こういう時、友人が居て良かったと初めて感じた。今まではそんなの不必要だと思っていたが、案外必要だったのかもしれない。
「えっと……悪い、こんな時間に電話して」
『いやいや、まだ早いから! そんな気にするなって』
「そ、そうか」
『ところで、明日のことか?』
「…………うん」
『え、うんって可愛いかよ! 葵くーん、可愛いじゃーん』
「……いい加減にしないと切るぞ」
『そっちから掛けてきたんじゃん! 分かったよ静かにするから、話してみ?』
「……百瀬に、僕が、告白できると思うか……?」
『……月島。お前、なんか思い詰めてるだろ。百瀬ちゃんの事だけじゃなくて、月島自身も。今日何があったか知らないけど、もし俺に話して軽くなるんだったら話して欲しい。だって俺等、親友だろ?』
「親友……」
『……そうだよ、だから、頼りたい時は無理しないで頼れ』
この言葉に、泣きそうになる。
何かを、気兼ねなく話せる人が欲しかった。
放課後、一緒に遊んだりする事に憧れてた。
親よりも、もっと身近に、頼れる存在があることを望んでいた。
ずっと、『友人』だと、『親友』だと言える存在が欲しくて、他の皆が羨ましかった。
「……親友、か……僕達……うん、うん……酒木」
『ん?』
「ありがとう。本当に」
『……うん、良いんだよ』
「……実は、今日、早くに両親が帰ってきたんだ。ゆっくり明日の事について考えようと思ってたのに考えられなくて。それで……」
『……なるほどな。なんとなくだけど、月島の家、ご両親結構厳しいだろ。月島と話してて、最近ちょっとそうかも、なんて思ってたんだ』
「……」
やっぱり、分かる人には分かってしまうのか。隠してるつもりだったのに。でも、父が何を思ってるのか、そこまでは分かっていないはず。酒木と百瀬には、この事は隠しておきたい。出来ればずっと。

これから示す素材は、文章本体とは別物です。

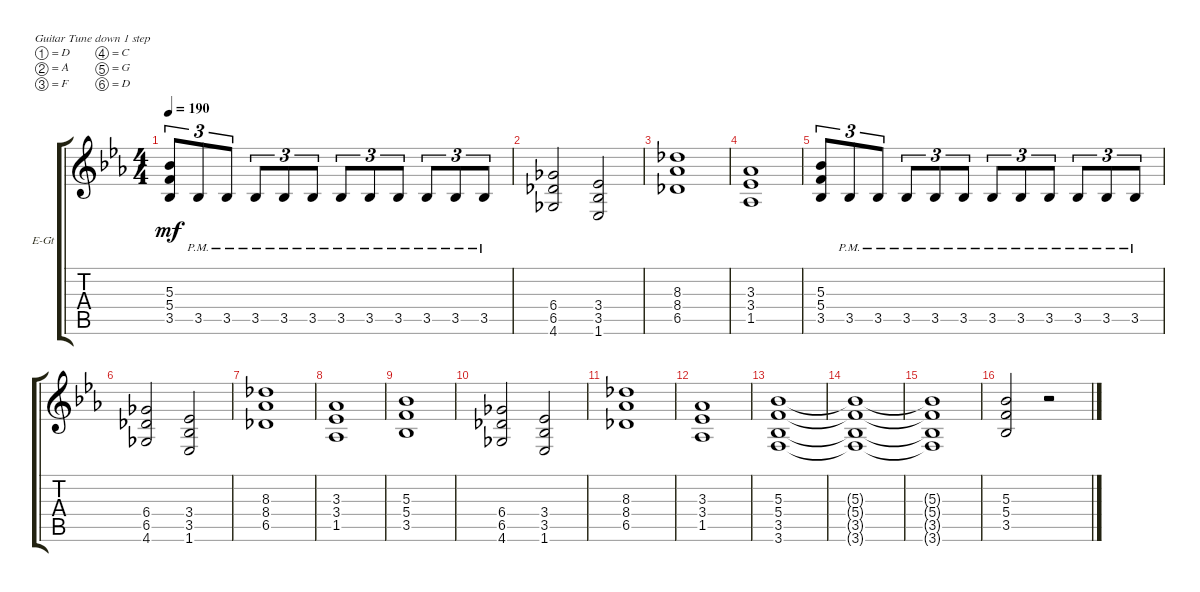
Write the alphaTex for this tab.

『でも、ご両親と百瀬ちゃんの事は別だろ? ご両親の事で月島は負担とか、不安とか、自信が無くなってるのかもしれないけどさ。月島は良いのか? 百瀬ちゃん逃しても。お前、本当に百瀬ちゃんが好きなんだろ?』
「うん」
『なら、当たって砕ける覚悟で行け。大丈夫。お前なら大丈夫だから。俺が保証してやる。だから、変な悩み全部忘れて、明日は百瀬ちゃんエスコートして告白するんだ。それで、もうくよくよするな!』
「……うん……うん……分かった。もう、泣き言は言わない。なんか、スッキリした。本当に、ありがとう」
『ん! じゃあ、また明日な! おやすみ』
「嗚呼、おやすみ……いや、ちょっと待て、明日って何だ?」
『ん? 明日月島のコーディネートするから、午後お邪魔するから……』
「いや、聞いてないけど……まぁ、分かったよ。午後な……おやすみ」
酒木の元気な声を聞いて電話を切った。
確かに、百瀬と両親の問題は別だ。僕も、分かってる。
そうだ。明日、僕は百瀬に会う。
夏休みに入ってから、ずっと楽しみにしてた。百瀬に会えること。百瀬の、あの笑顔を見ることが。折角連絡先も交換したのに、まだ一度も連絡した事もない。「何か、メールでも送ってみようか」そう考えたことが何度もあった。下書きだけしてみて、結局送信は出来なかった。百瀬からメールが来るかもと期待してたけど、一度も来なかった。ずっと、会えるのを、明日が来ることを望んでいたのに、いざ明日を迎えようとするとなんとも言えない。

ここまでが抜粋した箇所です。